Benefits of an Analytics-First Cloud File Migration Approach
- Cost savings: Based on analysis of unstructured data before you migrate or backup, you may decide to first tier 60% of the data to archive storage in the cloud (like AWS S3 Glacier), and then migrate the remaining 40% to cloud file storage. This can cut down your cloud storage bill significantly.
- Faster migrations with lower risks: By first analyzing data and then migrating or moving by workload, data type or other key value, you can also be more agile: you’ll break a massive and disruptive task into smaller bites which is faster and less risky. An added benefit of granular data sets is the ability to pivot to use new cloud resources as they become available with ease.
- Comprehensive data lifecycle management: With regular analysis running on your data assets, you can continually optimize data over its lifecycle — from expensive hot storage to lower-priced warm storage to cold (rarely if ever accessed) storage and then eventually, deletion.
Migrating Data for the Endgame: Native Cloud Analytics
The major cloud providers now have dozens of services which go far beyond hosting and storage into IoT, DevOps and data lakes. Cloud providers are investing billions into quantum computing, AI and ML to give customers powerful analytics capabilities they’d otherwise need to build and support internally at a high price.

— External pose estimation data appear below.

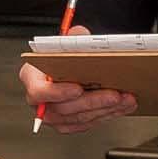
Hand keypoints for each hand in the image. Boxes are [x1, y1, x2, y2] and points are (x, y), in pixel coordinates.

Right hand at [19, 26, 137, 132]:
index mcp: (32, 78)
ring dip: (106, 109)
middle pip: (64, 108)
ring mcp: (53, 115)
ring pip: (80, 118)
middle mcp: (39, 101)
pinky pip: (88, 123)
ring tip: (125, 99)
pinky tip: (122, 106)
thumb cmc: (62, 55)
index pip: (39, 92)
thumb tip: (80, 35)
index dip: (58, 93)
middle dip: (93, 101)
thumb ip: (72, 37)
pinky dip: (107, 114)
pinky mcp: (68, 123)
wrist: (67, 66)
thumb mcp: (66, 40)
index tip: (78, 88)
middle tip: (114, 94)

IT organizations will need to carefully consider the data management tools and platforms they are using to tier and migrate data into the cloud, so that they can easily access and move data elsewhere as needed to leverage cloud-native analytics tools. Storage vendors may implement proprietary data formats that prevent direct access to data tiered or migrated to the cloud outside of their own appliance. This approach locks customers into a static storage strategy and prevents access by cutting edge analytics and AI/ML services that access data via open APIs.
Accelerating file data migrations to the cloud can bring a host of benefits, from cost savings and automation to using cloud tools to uncover hidden insights from massive volumes of unstructured data. Maximizing ROI from these migrations requires a nuanced, analytics-based approach using open unstructured data management tools and processes. This will right-place data into the appropriate storage class based on age, usage, compliance needs and/or business priority and allows IT teams to easily move the data again and again as new enterprise storage innovations come to light.